● **Task objective**
Tally the lines in the data below in which the word "НАЙТИ" occurs, then give only the total.
****************************************
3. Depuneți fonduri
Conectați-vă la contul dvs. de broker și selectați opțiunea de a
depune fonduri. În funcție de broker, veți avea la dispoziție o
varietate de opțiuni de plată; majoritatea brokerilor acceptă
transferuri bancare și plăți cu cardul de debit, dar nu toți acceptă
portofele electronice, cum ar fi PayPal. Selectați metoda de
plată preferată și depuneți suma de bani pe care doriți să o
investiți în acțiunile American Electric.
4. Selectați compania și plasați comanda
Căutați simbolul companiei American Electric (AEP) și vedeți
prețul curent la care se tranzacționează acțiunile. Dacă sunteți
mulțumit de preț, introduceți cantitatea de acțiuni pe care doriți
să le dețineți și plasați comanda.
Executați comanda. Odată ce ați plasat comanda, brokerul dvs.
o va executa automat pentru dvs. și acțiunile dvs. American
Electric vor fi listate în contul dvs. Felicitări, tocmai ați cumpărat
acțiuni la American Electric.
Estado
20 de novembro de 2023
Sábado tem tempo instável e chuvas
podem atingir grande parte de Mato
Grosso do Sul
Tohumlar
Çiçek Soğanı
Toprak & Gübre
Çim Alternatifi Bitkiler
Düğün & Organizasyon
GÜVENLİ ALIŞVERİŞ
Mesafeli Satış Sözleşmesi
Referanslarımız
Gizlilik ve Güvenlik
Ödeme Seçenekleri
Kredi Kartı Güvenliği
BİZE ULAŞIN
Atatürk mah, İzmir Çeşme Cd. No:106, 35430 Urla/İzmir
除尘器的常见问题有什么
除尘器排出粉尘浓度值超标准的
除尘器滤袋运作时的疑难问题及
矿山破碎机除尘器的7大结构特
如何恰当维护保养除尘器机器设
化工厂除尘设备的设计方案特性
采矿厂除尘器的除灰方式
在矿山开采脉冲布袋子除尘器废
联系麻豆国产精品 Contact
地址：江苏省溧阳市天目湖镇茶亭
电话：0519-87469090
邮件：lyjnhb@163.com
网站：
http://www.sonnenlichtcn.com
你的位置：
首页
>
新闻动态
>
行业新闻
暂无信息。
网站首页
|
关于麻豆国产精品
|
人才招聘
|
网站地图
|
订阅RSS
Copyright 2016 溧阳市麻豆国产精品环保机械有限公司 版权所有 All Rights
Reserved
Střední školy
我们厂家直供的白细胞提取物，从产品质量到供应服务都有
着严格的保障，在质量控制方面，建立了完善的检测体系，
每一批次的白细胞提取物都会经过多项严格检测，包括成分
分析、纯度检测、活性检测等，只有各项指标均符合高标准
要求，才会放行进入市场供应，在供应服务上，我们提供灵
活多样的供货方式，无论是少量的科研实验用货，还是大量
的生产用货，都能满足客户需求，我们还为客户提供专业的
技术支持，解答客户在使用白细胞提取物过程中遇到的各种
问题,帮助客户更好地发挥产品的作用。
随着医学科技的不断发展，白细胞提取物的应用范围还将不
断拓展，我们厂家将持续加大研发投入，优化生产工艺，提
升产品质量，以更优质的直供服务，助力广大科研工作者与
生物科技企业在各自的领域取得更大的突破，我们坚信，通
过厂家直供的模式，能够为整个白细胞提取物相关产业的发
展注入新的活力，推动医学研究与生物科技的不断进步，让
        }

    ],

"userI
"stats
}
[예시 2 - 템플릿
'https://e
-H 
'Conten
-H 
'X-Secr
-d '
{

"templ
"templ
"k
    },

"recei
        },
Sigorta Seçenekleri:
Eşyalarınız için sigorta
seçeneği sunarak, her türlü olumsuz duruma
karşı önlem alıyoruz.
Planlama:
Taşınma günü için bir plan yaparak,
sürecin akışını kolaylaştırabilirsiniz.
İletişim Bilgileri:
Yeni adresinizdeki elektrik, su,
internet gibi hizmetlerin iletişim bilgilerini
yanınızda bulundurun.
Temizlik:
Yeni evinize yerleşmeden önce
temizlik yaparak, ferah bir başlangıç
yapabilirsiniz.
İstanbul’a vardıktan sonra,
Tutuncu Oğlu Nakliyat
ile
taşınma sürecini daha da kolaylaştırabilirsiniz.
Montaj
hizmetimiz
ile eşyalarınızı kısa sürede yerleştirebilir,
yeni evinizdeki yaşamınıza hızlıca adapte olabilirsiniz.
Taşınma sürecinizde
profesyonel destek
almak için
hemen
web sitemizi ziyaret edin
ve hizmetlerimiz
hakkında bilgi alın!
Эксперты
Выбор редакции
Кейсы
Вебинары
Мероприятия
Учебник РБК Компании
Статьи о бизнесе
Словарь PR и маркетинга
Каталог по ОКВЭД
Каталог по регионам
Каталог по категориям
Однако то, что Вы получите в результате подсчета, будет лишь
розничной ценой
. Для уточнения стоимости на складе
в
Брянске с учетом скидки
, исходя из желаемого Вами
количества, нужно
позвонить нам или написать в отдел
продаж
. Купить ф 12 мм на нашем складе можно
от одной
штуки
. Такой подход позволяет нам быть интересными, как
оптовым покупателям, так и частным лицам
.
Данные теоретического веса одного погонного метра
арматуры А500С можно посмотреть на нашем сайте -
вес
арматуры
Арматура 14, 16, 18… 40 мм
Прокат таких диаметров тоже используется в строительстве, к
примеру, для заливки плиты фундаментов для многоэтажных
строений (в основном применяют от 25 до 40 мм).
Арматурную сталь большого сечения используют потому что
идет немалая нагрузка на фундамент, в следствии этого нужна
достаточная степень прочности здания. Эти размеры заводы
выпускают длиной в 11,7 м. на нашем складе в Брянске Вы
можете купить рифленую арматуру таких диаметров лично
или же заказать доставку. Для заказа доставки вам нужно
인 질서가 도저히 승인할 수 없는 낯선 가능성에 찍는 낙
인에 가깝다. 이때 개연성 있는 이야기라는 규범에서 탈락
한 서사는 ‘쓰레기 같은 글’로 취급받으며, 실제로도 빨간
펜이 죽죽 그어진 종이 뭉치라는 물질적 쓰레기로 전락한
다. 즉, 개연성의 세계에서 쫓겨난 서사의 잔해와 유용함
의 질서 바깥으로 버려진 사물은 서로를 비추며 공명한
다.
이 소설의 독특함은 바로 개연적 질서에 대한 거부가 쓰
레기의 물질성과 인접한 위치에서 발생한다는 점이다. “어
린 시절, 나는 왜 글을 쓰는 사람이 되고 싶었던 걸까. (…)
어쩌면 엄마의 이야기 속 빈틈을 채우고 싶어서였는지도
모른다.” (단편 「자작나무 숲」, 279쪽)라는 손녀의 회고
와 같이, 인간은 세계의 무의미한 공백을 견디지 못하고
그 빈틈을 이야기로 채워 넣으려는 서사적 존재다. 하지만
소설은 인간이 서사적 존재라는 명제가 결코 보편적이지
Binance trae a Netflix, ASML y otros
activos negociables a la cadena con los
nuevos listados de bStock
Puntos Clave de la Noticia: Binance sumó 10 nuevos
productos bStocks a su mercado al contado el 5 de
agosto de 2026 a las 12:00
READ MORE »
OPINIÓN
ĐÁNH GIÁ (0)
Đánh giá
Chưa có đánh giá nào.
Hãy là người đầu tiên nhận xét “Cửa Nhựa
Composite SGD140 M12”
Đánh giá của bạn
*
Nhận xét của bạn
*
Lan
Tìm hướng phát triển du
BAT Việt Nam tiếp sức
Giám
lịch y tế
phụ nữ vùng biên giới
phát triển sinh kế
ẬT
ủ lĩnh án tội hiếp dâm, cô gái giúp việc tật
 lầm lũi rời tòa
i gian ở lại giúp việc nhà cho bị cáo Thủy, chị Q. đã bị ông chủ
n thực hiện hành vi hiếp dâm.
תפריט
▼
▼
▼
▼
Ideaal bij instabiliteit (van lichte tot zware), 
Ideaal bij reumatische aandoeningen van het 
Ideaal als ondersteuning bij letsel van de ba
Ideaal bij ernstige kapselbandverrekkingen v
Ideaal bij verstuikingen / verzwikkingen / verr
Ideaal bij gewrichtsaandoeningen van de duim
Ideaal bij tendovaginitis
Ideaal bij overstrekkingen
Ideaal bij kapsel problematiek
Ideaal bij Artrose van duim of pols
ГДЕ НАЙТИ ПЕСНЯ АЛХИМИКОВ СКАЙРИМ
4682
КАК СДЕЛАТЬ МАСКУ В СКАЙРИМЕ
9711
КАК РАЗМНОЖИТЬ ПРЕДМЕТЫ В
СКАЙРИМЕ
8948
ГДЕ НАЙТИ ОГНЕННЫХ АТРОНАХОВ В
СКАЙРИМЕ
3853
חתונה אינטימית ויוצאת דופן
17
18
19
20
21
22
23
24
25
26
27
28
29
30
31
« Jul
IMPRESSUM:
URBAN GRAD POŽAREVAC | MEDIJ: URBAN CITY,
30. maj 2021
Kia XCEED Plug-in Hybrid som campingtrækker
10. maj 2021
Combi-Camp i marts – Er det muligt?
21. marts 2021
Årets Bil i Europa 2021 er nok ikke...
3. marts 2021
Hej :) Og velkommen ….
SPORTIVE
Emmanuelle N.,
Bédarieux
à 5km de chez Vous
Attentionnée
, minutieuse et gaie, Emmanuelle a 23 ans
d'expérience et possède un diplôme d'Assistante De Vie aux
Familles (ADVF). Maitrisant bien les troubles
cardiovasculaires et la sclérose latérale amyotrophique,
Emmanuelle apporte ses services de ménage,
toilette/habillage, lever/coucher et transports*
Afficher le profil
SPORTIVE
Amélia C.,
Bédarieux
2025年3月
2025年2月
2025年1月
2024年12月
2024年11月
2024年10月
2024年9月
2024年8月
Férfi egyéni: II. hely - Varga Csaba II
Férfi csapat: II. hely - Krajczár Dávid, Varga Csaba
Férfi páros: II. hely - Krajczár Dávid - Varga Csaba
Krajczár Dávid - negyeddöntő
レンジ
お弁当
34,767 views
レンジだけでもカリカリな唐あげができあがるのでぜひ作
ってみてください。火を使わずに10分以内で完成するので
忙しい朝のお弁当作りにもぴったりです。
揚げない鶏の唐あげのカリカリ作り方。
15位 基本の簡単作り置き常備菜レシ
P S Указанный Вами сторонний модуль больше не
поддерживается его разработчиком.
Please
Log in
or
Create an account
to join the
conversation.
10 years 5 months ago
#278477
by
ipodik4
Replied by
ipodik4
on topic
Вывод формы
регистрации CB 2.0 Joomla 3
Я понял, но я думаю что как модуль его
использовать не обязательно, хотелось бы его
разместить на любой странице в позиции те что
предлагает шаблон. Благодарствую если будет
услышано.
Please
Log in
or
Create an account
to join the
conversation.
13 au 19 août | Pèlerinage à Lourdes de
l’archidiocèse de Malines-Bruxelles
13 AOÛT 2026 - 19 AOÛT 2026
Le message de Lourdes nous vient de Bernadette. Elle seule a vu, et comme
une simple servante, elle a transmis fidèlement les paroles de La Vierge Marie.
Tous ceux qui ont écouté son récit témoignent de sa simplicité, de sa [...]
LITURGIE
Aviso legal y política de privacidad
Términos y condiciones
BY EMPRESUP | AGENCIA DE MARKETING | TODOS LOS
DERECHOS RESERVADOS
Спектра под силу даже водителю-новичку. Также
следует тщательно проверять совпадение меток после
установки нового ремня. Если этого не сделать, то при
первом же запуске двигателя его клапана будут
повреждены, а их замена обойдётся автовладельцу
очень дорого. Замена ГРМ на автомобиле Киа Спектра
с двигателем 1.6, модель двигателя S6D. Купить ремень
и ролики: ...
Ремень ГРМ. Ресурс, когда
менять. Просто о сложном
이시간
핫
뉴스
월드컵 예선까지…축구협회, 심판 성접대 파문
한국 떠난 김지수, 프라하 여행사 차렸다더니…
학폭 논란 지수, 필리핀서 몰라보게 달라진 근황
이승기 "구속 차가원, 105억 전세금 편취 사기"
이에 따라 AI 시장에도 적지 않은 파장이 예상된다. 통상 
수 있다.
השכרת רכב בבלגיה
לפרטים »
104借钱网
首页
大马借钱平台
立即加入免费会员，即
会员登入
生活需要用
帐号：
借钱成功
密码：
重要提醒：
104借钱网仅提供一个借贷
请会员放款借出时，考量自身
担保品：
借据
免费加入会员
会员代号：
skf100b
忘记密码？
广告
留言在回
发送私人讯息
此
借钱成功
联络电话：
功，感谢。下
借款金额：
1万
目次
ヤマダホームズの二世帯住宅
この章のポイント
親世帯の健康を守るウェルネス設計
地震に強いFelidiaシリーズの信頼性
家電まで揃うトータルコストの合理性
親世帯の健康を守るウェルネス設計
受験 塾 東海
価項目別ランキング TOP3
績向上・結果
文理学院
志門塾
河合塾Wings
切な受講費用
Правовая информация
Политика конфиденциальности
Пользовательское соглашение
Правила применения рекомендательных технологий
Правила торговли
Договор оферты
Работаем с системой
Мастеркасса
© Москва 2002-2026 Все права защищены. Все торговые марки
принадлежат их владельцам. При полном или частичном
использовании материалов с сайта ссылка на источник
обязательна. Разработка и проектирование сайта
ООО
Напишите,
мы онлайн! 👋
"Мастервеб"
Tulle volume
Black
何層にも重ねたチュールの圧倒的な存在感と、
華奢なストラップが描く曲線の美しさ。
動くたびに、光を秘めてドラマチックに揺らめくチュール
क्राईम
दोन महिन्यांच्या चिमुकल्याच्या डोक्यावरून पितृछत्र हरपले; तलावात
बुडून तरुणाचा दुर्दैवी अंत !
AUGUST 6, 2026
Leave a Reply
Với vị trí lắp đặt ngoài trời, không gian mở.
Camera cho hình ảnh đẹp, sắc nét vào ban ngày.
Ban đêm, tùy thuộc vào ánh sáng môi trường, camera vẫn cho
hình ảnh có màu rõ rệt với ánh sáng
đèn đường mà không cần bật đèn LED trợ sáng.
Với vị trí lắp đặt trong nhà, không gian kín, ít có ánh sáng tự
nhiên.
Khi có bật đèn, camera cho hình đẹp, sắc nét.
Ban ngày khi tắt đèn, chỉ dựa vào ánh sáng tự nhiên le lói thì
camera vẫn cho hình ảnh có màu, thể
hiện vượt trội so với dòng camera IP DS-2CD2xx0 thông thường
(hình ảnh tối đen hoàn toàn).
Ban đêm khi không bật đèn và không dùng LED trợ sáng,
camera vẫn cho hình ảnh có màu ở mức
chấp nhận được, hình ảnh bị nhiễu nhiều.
****************************************
● **Solution to the exercise**
2